I've been contemplating this move for a while, a long while, in fact. Back in 1991 my engineering boss at the Nissan Technical Center in Atsugi used a man purse, and it made a lot of sense from a utilitarian standpoint: having everything in one purse made it a lot less likely that he'd leave a stray pack of cigarettes in a chassis dynamometer, misplace the keys to his diesel Sentra, or drop a data log at the test track. It made perfect functional -- or behavioral design -- sense.
It's the visceral and reflective levels of design which kept me from taking the plunge. But two recent developments have tipped the balance in favor of the man-purse:
- When a reputable venture capitalist makes a very public endorsement of the man-purse, well, that means its societal meaning is changing. A VC with a purse? That's a compelling use case, a great story. And it works well at the reflective level of design.
- I'm no clotheshorse, but I do care about personal aesthetics. So I can't rationalize carrying a cordura camera bag turned purse. Or worse, a fanny pack. Enter the Freitag Mancipation line of man-purses. They meet all my visceral design criteria, and because they're Freitag they'll work well and stroke my mojo, too.
So watch out for me and my man-purse. Now I've just got to figure out how to buy one of these Freitag thingies without jetting over to Davos, because I can't find it on the internet.
Honey, where's my wallet?
oootch. i will definitely NOT forget where i heard it first.
....
what about a navy blazer, some cargo pants/shorts for summer or the ultimate safari jacket
http://www.lostworldsinc.com/HuntingSafariBushJacket.htm
instead.
Posted by: jens | 01 August 2005 at 12:00 PM
come on folks!... we can't let this man run into his misery.
we need more alternatives to this thing.
come on!
suggestions!
Posted by: jens | 02 August 2005 at 01:48 AM
Take a look at the Domkee Shooter's bags. Either black or sand. The small ones. They are originaly intended as photo gear bags, but in a way that they do not look to much like a photo bag. They wear marvelously, are very light, have a subdued style. Try the smaller one in sand or some more flat models. of course you can use a a bugatti green one, but do not dare to choose the blue ones. Sand or black, definitely. All the pockets are pickpocket safe. They are carried by www.tiffen.com
No plug intended
Posted by: Valentin | 02 August 2005 at 08:53 AM
Got it! The F 803 Camera Satchel is my true love.
Val
Posted by: Valentin | 02 August 2005 at 09:12 AM
Briefcase, fanny pack, daypack, laptop case, man-purse, whatever.
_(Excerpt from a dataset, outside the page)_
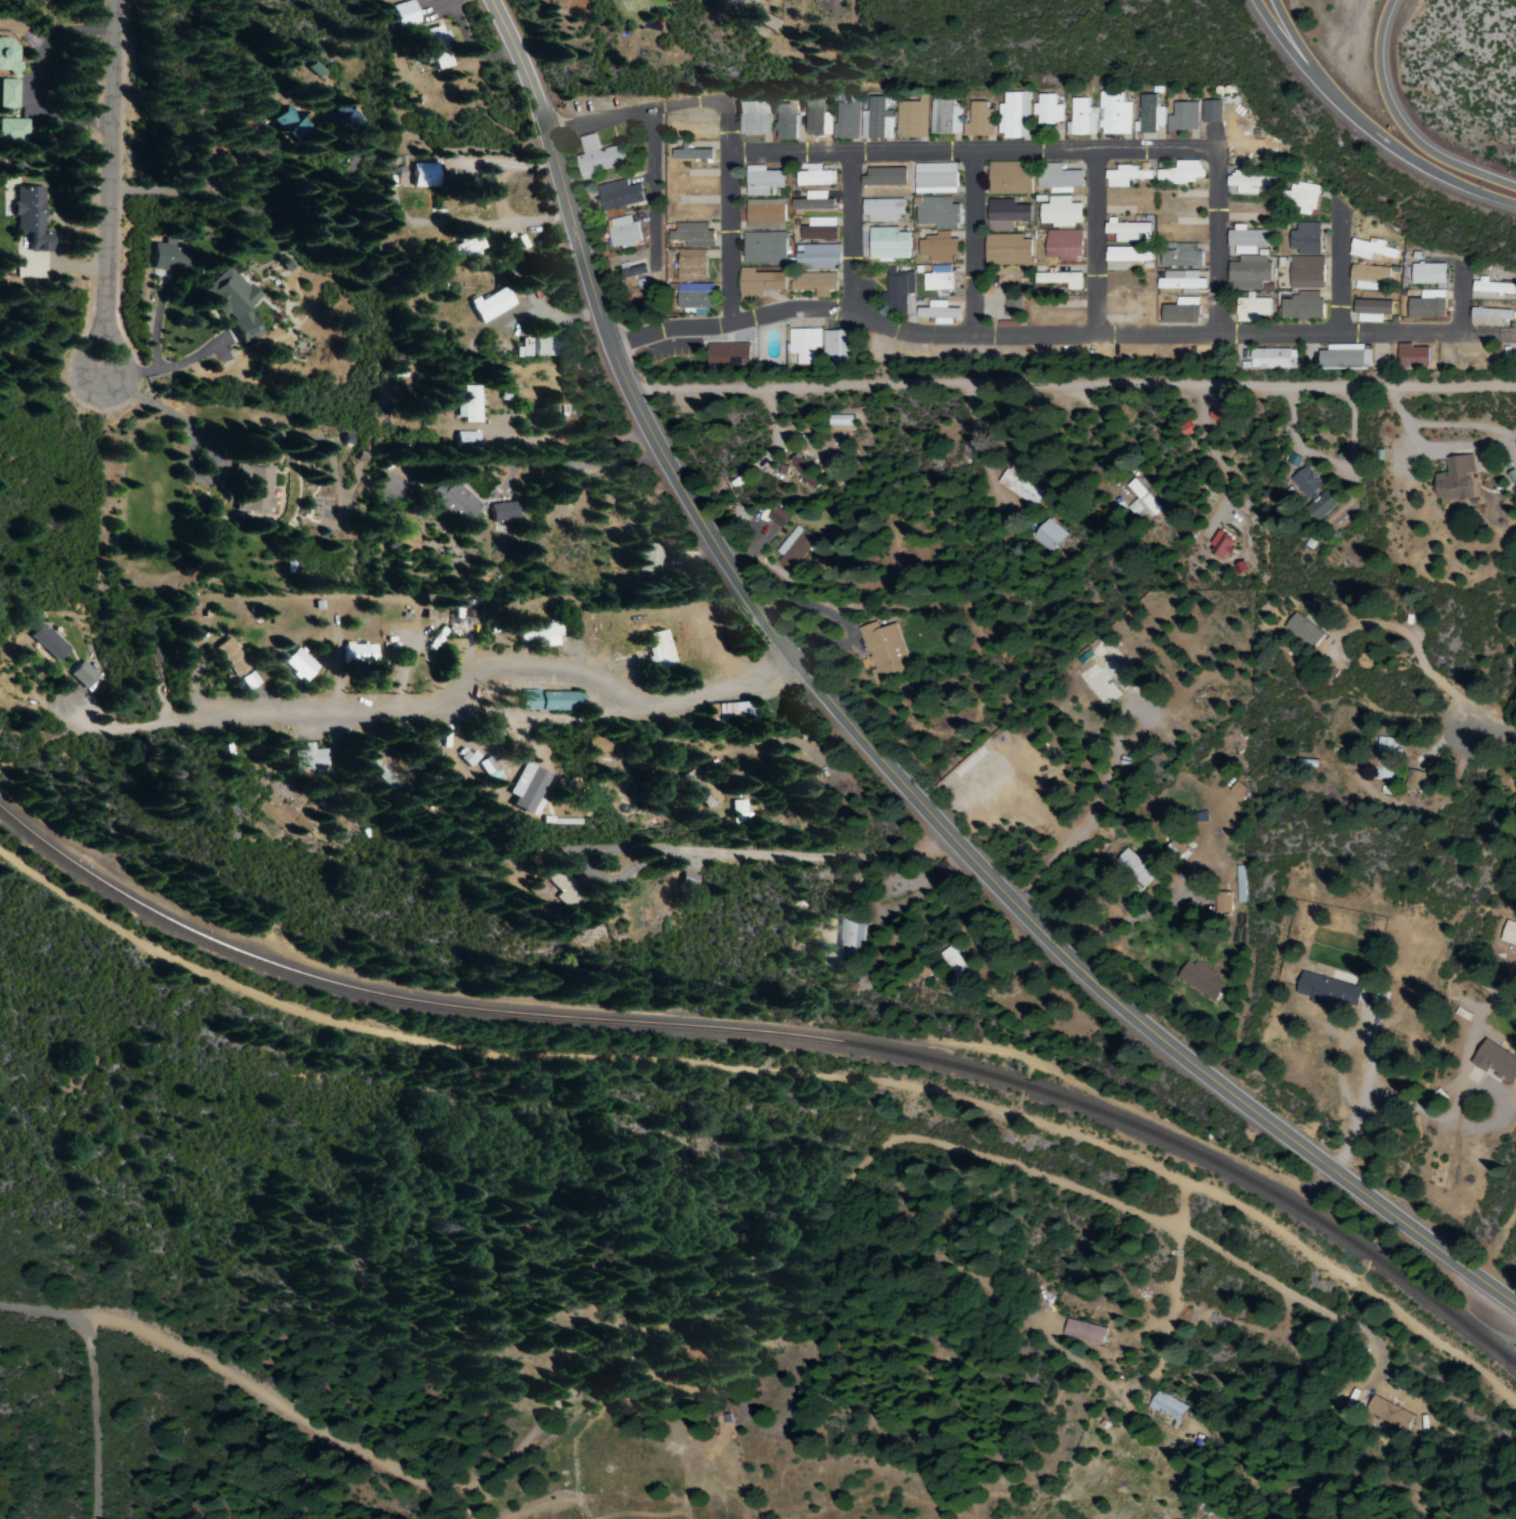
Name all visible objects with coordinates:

I guess the only benefit to the new label is that I might get to take something extra onto the plane.
Posted by: Bob R. | 02 August 2005 at 10:42 AM
Hey, Diego.
Good post. I love my purse!
Freitag's got it going on. I wrote about them today in a different context.
Here's the place to buy a Freitag purse. http://www.freitag.ch/products/hauptframe_bag.htm. Check out the F95, F96 and F97. Interestingly, they are not under the mancipation name.
Posted by: john winsor | 04 August 2005 at 02:27 PM
You could go the other direction entirely and get one of these ultrathin spinnaker cloth wallets:
http://www.all-ett.com/
Featured recently on NPR as an example of a product that hit a tipping point into runaway demand.
Boy do they need brand identity help.
Posted by: Charles | 22 August 2005 at 10:22 PM
Diego - you're missing the real opportunity, and possibly purposely -- the real bright side of design is that you are already carrying items that should be able to handle all of the responsibilites of your wallet. Money, ID, photos, contacts, etc... it should all be digital anyway and stored on one of those digidevices you want to carry...the wallet is dead, passe - all I need is one mega device: Phone, iPod, Palm, digital debit card.